A couple of years back a friend of mine offered to do a little photo shoot, I had just had my braces taken off and was grinning from ear to ear, I’d waited all my life to smile and not feel self conscious about my crooked teeth. When he asked me I kept delaying it because I was hoping to lose a couple more kilos but eventually hubby convinced me to do it.
So I did it and I loved it, it was a lot of fun! When I first saw the photos I initially zoomed in on my large legs, they’ve always been my most disliked body part, I never really appreciated how strong those puppies are and that I can do a hill climb on my bike faster than my husband who is over 6 foot!
Once I started accepting that I’m never going to have super lean legs and that my legs are built for power and strength I started to feel empowered. I can look back on these photos now and really admire them, this is what I look like at my natural weight.
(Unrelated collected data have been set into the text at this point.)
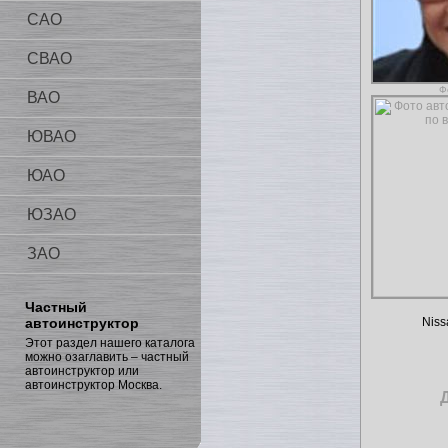
САО
СВАО
Ф
ВАО
ЮВАО
ЮАО
ЮЗАО
ЗАО
Частный
автоинструктор
Niss
Этот раздел нашего каталога
можно озаглавить – частный
автоинструктор или
автоинструктор Москва.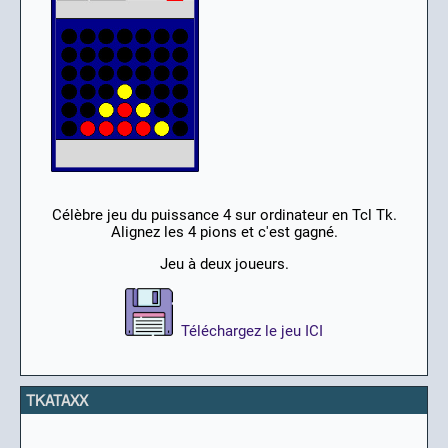
Célèbre jeu du puissance 4 sur ordinateur en Tcl Tk.
Alignez les 4 pions et c'est gagné.
Jeu à deux joueurs.
Téléchargez le jeu ICI
TKATAXX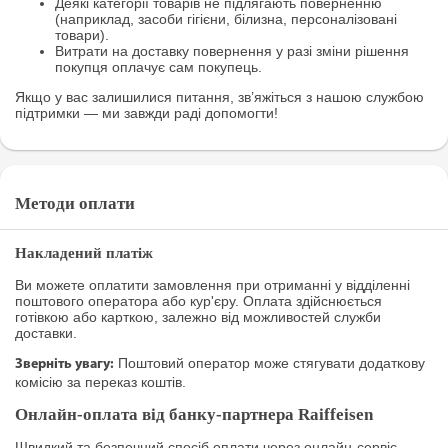
Деякі категорії товарів не підлягають поверненню
(наприклад, засоби гігієни, білизна, персоналізовані
товари).
Витрати на доставку повернення у разі зміни рішення
покупця оплачує сам покупець.
Якщо у вас залишилися питання, зв’яжіться з нашою службою
підтримки — ми завжди раді допомогти!
Методи оплати
Накладений платіж
Ви можете оплатити замовлення при отриманні у відділенні
поштового оператора або кур'єру. Оплата здійснюється
готівкою або карткою, залежно від можливостей служби
доставки.
Поштовий оператор може стягувати додаткову
Зверніть увагу:
комісію за переказ коштів.
Онлайн-оплата від банку-партнера Raiffeisen
Швидкий та безпечний спосіб оплати через онлайн-сервіс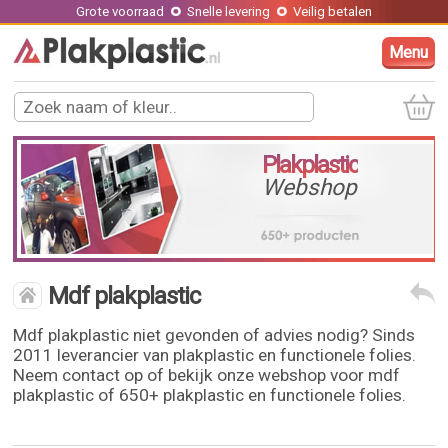
Grote voorraad
Snelle levering
Veilig betalen
Menu
Plakplastic
Webshop
Mdf plakplastic
Mdf plakplastic niet gevonden of advies nodig? Sinds
2011 leverancier van plakplastic en functionele folies.
Neem contact op of bekijk onze webshop voor mdf
plakplastic of 650+ plakplastic en functionele folies.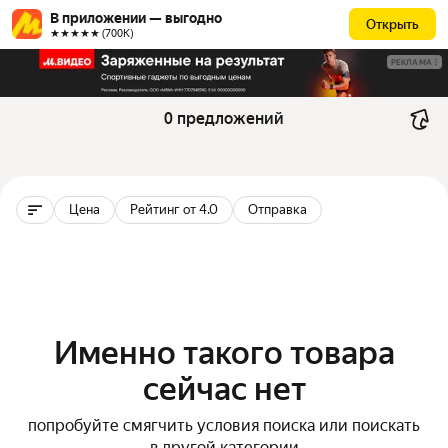
В приложении — выгодно
Открыть
★★★★★ (700К)
РЕКЛАМА
0 предложений
Цена
Рейтинг от 4.0
Отправка
Именно такого товара
сейчас нет
попробуйте смягчить условия поиска или поискать
в другой категории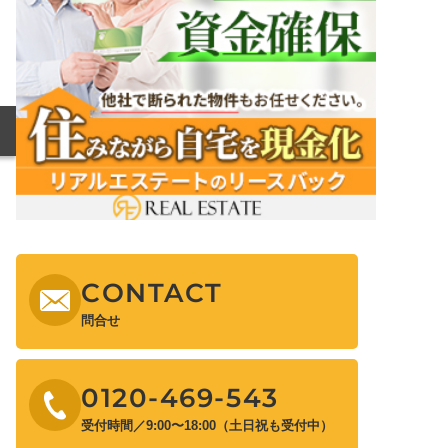
CONTACT
問合せ
0120-469-543
受付時間／9:00〜18:00（土日祝も受付中）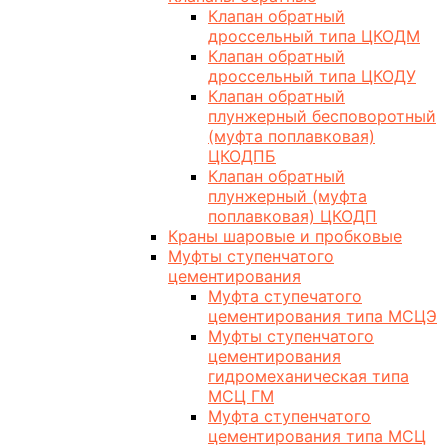
Клапан обратный
дроссельный типа ЦКОДМ
Клапан обратный
дроссельный типа ЦКОДУ
Клапан обратный
плунжерный бесповоротный
(муфта поплавковая)
ЦКОДПБ
Клапан обратный
плунжерный (муфта
поплавковая) ЦКОДП
Краны шаровые и пробковые
Муфты ступенчатого
цементирования
Муфта ступечатого
цементирования типа МСЦЭ
Муфты ступенчатого
цементирования
гидромеханическая типа
МСЦ ГМ
Муфта ступенчатого
цементирования типа МСЦ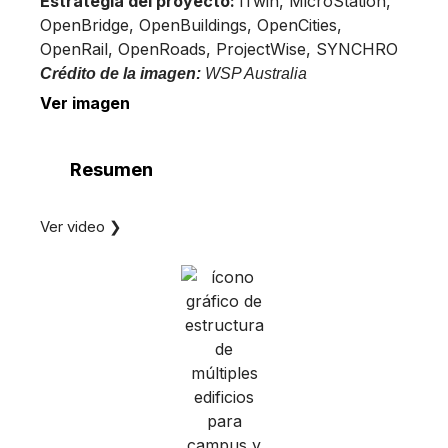
Estrategia del proyecto:
iTwin, MicroStation,
OpenBridge, OpenBuildings, OpenCities,
OpenRail, OpenRoads, ProjectWise, SYNCHRO
Crédito de la imagen:
WSP Australia
Ver imagen
Resumen
Ver video ❯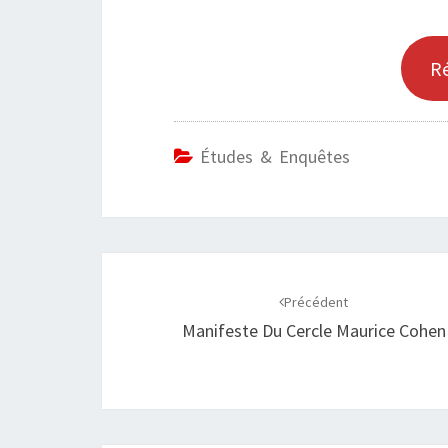
R
Études & Enquêtes
Navigation
d'article
Précédent
Manifeste Du Cercle Maurice Cohen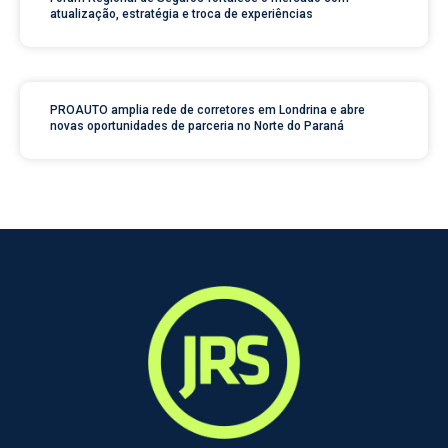
atualização, estratégia e troca de experiências
PROAUTO amplia rede de corretores em Londrina e abre
novas oportunidades de parceria no Norte do Paraná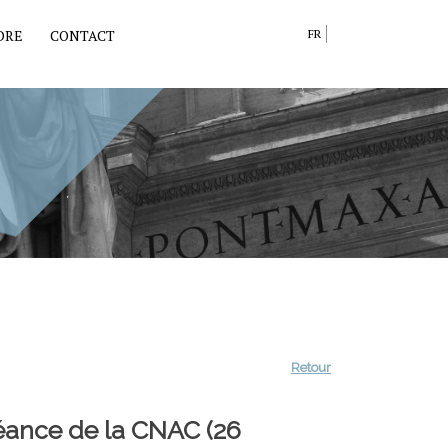
DRE
CONTACT
FR
Retour
séance de la CNAC (26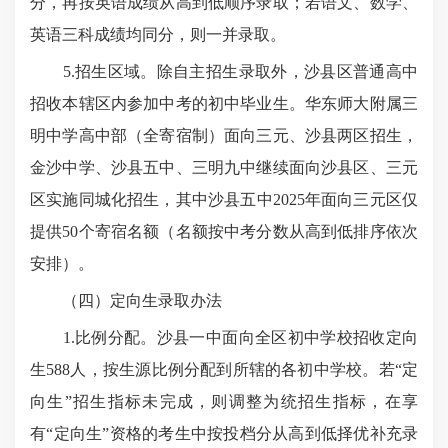
分，再按英语成绩从高到低顺序录取；若语文、数学、
英语三科成绩均同分，则一并录取。
5.招生区域。除自主招生录取外，沙县区普通高中
招收本辖区内参加中考的初中毕业生。华东师大附属三
明中学高中部（全寄宿制）面向三元、沙县两区招生，
金沙中学、沙县五中、三明九中继续面向沙县区、三元
区实施同城化招生，其中沙县五中2025年面向三元区仅
提供50个寄宿名额（名额按中考分数从高到低排序依次
安排）。
（四）定向生录取办法
1.比例分配。沙县一中面向全区初中学校招收定向
生588人，按生源比例分配到所辖的各初中学校。若“定
向生”招生指标未完成，则调整为统招生指标，在享
有“定向生”资格的考生中按投档分从高到低择优补充录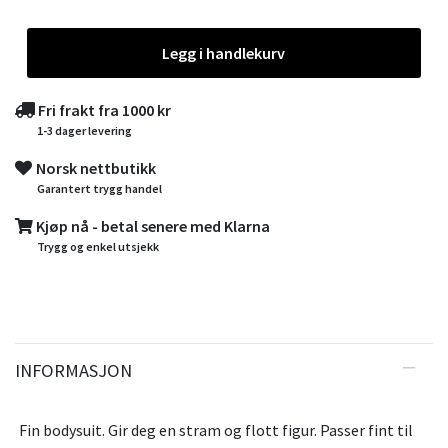
Legg i handlekurv
Fri frakt fra 1000 kr
1-3 dager levering
Norsk nettbutikk
Garantert trygg handel
Kjøp nå - betal senere med Klarna
Trygg og enkel utsjekk
INFORMASJON
Fin bodysuit. Gir deg en stram og flott figur. Passer fint til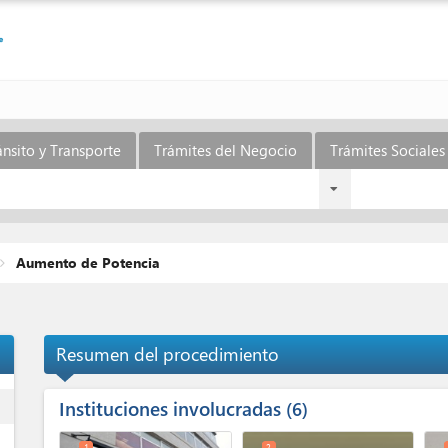
ánsito y Transporte
Trámites del Negocio
Trámites Sociales 
Aumento de Potencia
Resumen del procedimiento
Instituciones involucradas
ess
6
1
2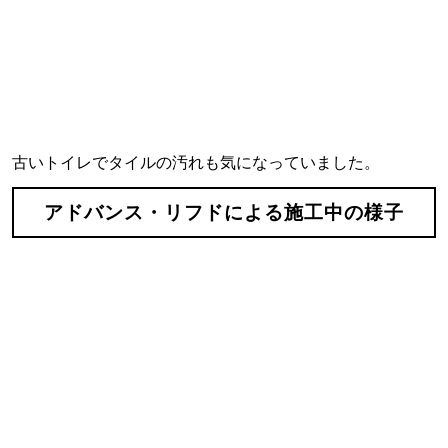
古いトイレでタイルの汚れも気になっていました。
アドバンス・リフドによる施工中の様子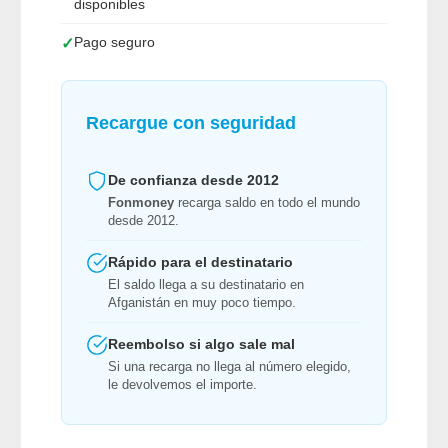
disponibles
Pago seguro
✓
Recargue con seguridad
De confianza desde 2012
Fonmoney
recarga saldo en todo el mundo
desde 2012.
Rápido para el destinatario
El saldo llega a su destinatario en
Afganistán en muy poco tiempo.
Reembolso si algo sale mal
Si una recarga no llega al número elegido,
le devolvemos el importe.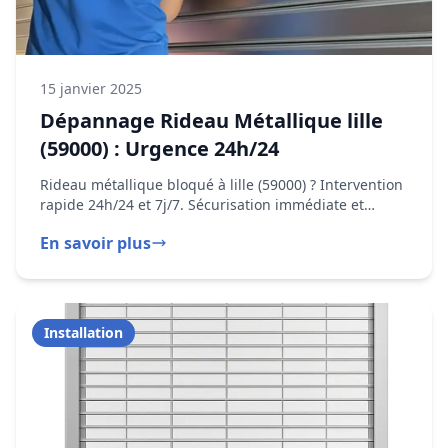
15 janvier 2025
Dépannage Rideau Métallique lille
(59000) : Urgence 24h/24
Rideau métallique bloqué à lille (59000) ? Intervention
rapide 24h/24 et 7j/7. Sécurisation immédiate et
réparation en moins d'une heure.
En savoir plus
Installation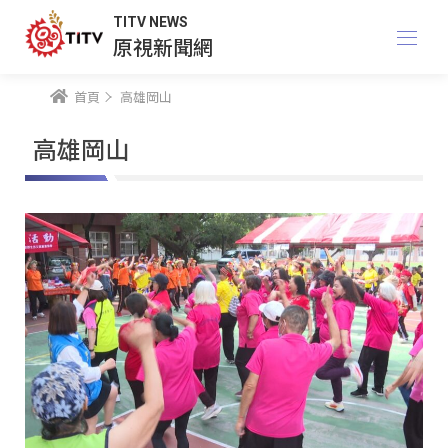
TITV NEWS
原視新聞網
首頁
高雄岡山
高雄岡山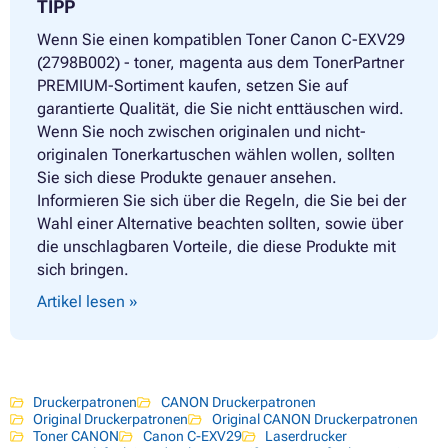
TIPP
Wenn Sie einen kompatiblen Toner Canon C-EXV29
(2798B002) - toner, magenta aus dem TonerPartner
PREMIUM-Sortiment kaufen, setzen Sie auf
garantierte Qualität, die Sie nicht enttäuschen wird.
Wenn Sie noch zwischen originalen und nicht-
originalen Tonerkartuschen wählen wollen, sollten
Sie sich diese Produkte genauer ansehen.
Informieren Sie sich über die Regeln, die Sie bei der
Wahl einer Alternative beachten sollten, sowie über
die unschlagbaren Vorteile, die diese Produkte mit
sich bringen.
Artikel lesen »
Druckerpatronen
CANON Druckerpatronen
Original Druckerpatronen
Original CANON Druckerpatronen
Toner CANON
Canon C-EXV29
Laserdrucker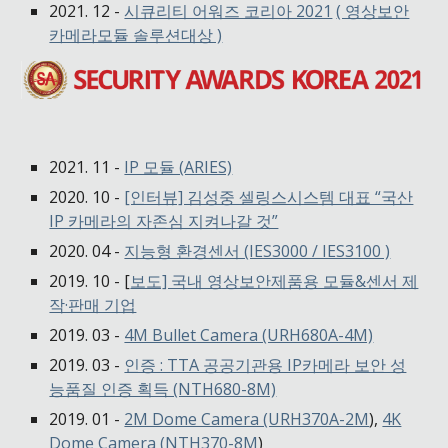
2021. 12 -
시큐리티 어워즈 코리아 2021
( 영상보안
카메라모듈 솔루션대상 )
2021. 11 -
IP 모듈 (ARIES)
2020. 10 -
[인터뷰] 김성중 셀링스시스템 대표 “국산
IP 카메라의 자존심 지켜나갈 것”
2020. 04 -
지능형 환경센서 (IES3000 / IES3100 )
2019. 10 - [
보도] 국내 영상보안제품용 모듈&센서 제
작·판매 기업
2019. 03 -
4M Bullet Camera (URH680A-4M)
2019. 03 -
인증 : TTA 공공기관용 IP카메라 보안 성
능품질 인증 획득 (NTH680-8M)
2019. 01 -
2M Dome Camera (URH370A-2M
),
4K
Dome Camera (NTH370-8M
)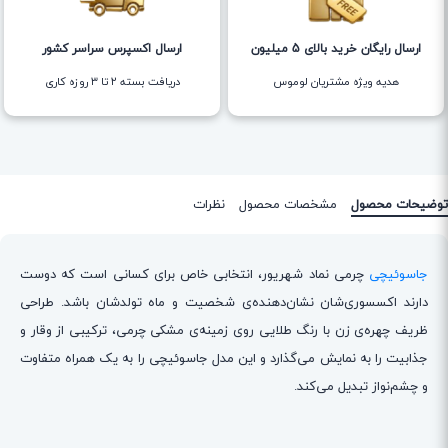
ارسال رایگان خرید بالای 5 میلیون
ارسال اکسپرس سراسر کشور
هدیه ویژه مشتریان لوموس
دریافت بسته ۲ تا ۳ روزه کاری
توضیحات محصول
مشخصات محصول
نظرات
جاسوئیچی
چرمی نماد شهریور، انتخابی خاص برای کسانی است که دوست
دارند اکسسوری‌شان نشان‌دهنده‌ی شخصیت و ماه تولدشان باشد. طراحی
ظریف چهره‌ی زن با رنگ طلایی روی زمینه‌ی مشکی چرمی، ترکیبی از وقار و
جذابیت را به نمایش می‌گذارد و این مدل جاسوئیچی را به یک همراه متفاوت
و چشم‌نواز تبدیل می‌کند.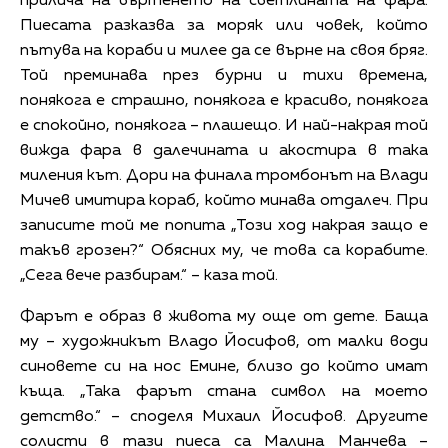
прилича на въртенето на светлината на фара.
Пиесата разказва за моряк или човек, който
пътува на кораби и милее да се върне на своя бряг.
Той преминава през бурни и тихи времена,
понякога е страшно, понякога е красиво, понякога
е спокойно, понякога – плашещо. И най-накрая той
вижда фара в далечината и акостира в така
миления кът. Дори на финала тромбонът на Влади
Мичев имитира кораб, който минава отдалеч. При
записите той ме попита „Този ход накрая защо е
такъв грозен?“ Обясних му, че това са корабите.
„Сега вече разбирам.“ – каза той.
Фарът е образ в живота му още от дете. Баща
му – художникът Владо Йосифов, от малки води
синовете си на нос Емине, близо до който имат
къща. „Така фарът стана символ на моето
детство.“ – споделя Михаил Йосифов. Другите
солисти в тази пиеса са Малина Манчева –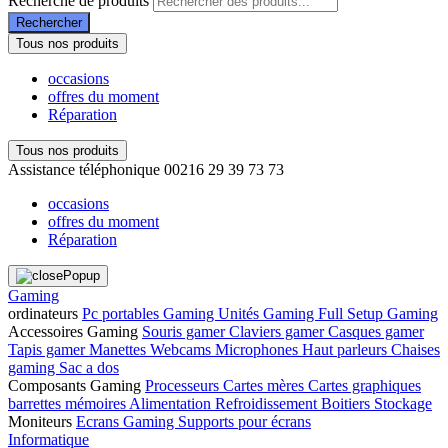
Recherche de produits
Rechercher
Tous nos produits
occasions
offres du moment
Réparation
Tous nos produits
Assistance téléphonique
00216 29 39 73 73
occasions
offres du moment
Réparation
Gaming
ordinateurs
Pc portables Gaming
Unités Gaming
Full Setup Gaming
Accessoires Gaming
Souris gamer
Claviers gamer
Casques gamer
Tapis gamer
Manettes
Webcams
Microphones
Haut parleurs
Chaises
gaming
Sac a dos
Composants Gaming
Processeurs
Cartes mères
Cartes graphiques
barrettes mémoires
Alimentation
Refroidissement
Boitiers
Stockage
Moniteurs
Ecrans Gaming
Supports pour écrans
Informatique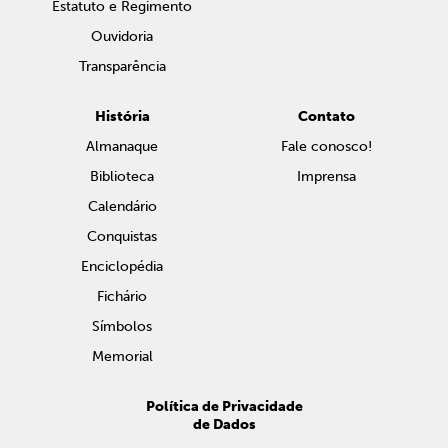
Estatuto e Regimento
Ouvidoria
Transparência
História
Contato
Almanaque
Fale conosco!
Biblioteca
Imprensa
Calendário
Conquistas
Enciclopédia
Fichário
Símbolos
Memorial
Política de Privacidade
de Dados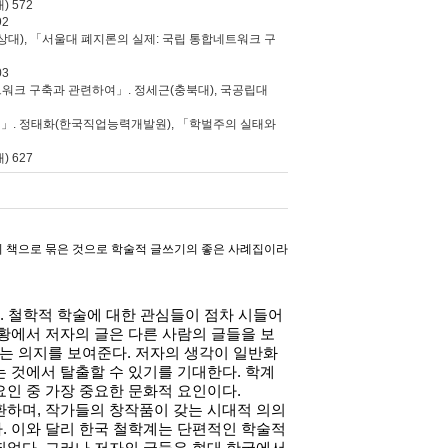
 572
92
상대), 「서울대 폐지론의 실제: 국립 통합네트워크 구
03
워크 구축과 관련하여」. 정세근(충북대), 국공립대
성」. 정태화(한국직업능력개발원), 「학벌주의 실태와
) 627
 책으로 묶은 것으로 학술적 글쓰기의 좋은 사례집이라
.
철학적 학술에 대한 관심들이 점차 시들어
황에서 저자의 글은 다른 사람의 글들을 보
는 의지를 보여준다
.
저자의 생각이 일반화
는 것에서 탈출할 수 있기를 기대한다
.
학계
요인 중 가장 중요한 문화적 요인이다
.
환하며
,
작가들의 창작품이 갖는 시대적 의의
다
.
이와 달리 한국 철학계는 단편적인 학술적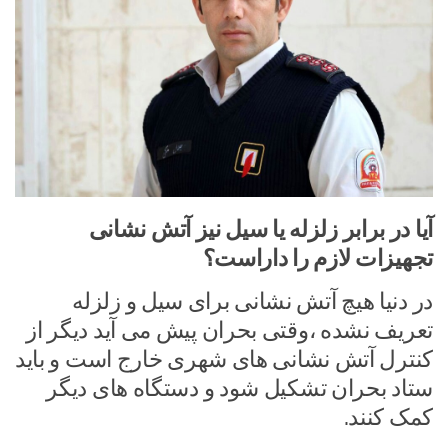
آیا در برابر زلزله یا سیل نیز آتش نشانی
تجهیزات لازم را داراست؟
در دنیا هیچ آتش نشانی برای سیل و زلزله
تعریف نشده ،وقتی بحران پیش می آید دیگر از
کنترل آتش نشانی های شهری خارج است و باید
ستاد بحران تشکیل شود و دستگاه های دیگر
کمک کنند.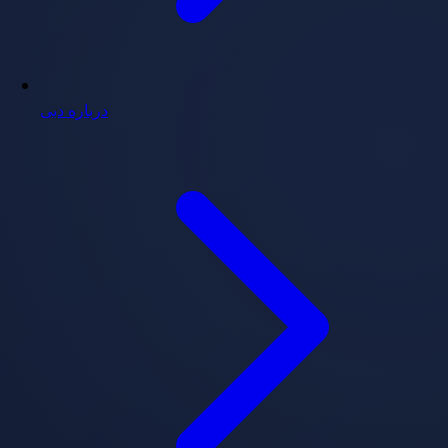
درباره دبی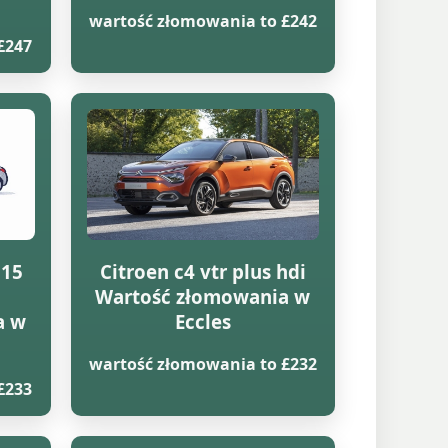
wartość złomowania to £242
£247
815
Citroen c4 vtr plus hdi
Wartość złomowania w
a w
Eccles
wartość złomowania to £232
£233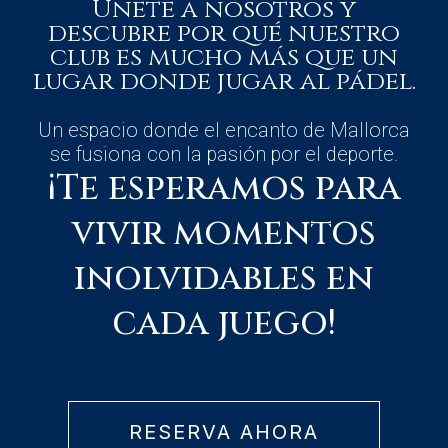
Únete a nosotros y
descubre por qué nuestro
club es mucho más que un
lugar donde jugar al pádel.
Un espacio donde el encanto de Mallorca
se fusiona con la pasión por el deporte.
¡Te esperamos para
vivir momentos
inolvidables en
cada juego!
RESERVA AHORA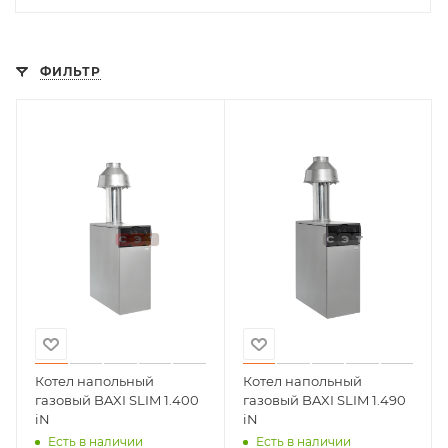
ФИЛЬТР
Котел напольный
Котел напольный
газовый BAXI SLIM 1.400
газовый BAXI SLIM 1.490
iN
iN
Есть в наличии
Есть в наличии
Throughout my weight loss journey I have had many moments of doubt, of still not feeling slim enough and only until recently am I truly feeling some level of peace with my body. I have finally discovered I don’t need anyone else to like my body but me.
I have had to consciously work with myself on this everyday. I’ve been every different size throughout my life and even when I saw ribs poking through I still zeroed in on my legs because it was never about the size I was anyway, it was about having love for myself. I had to change my internal dialogue to compassion and love.
We are our own worst critics and once we can accept our body and it’s natural shape and truly love it even if it may not be our picture perfect ideal that is when we can find peace.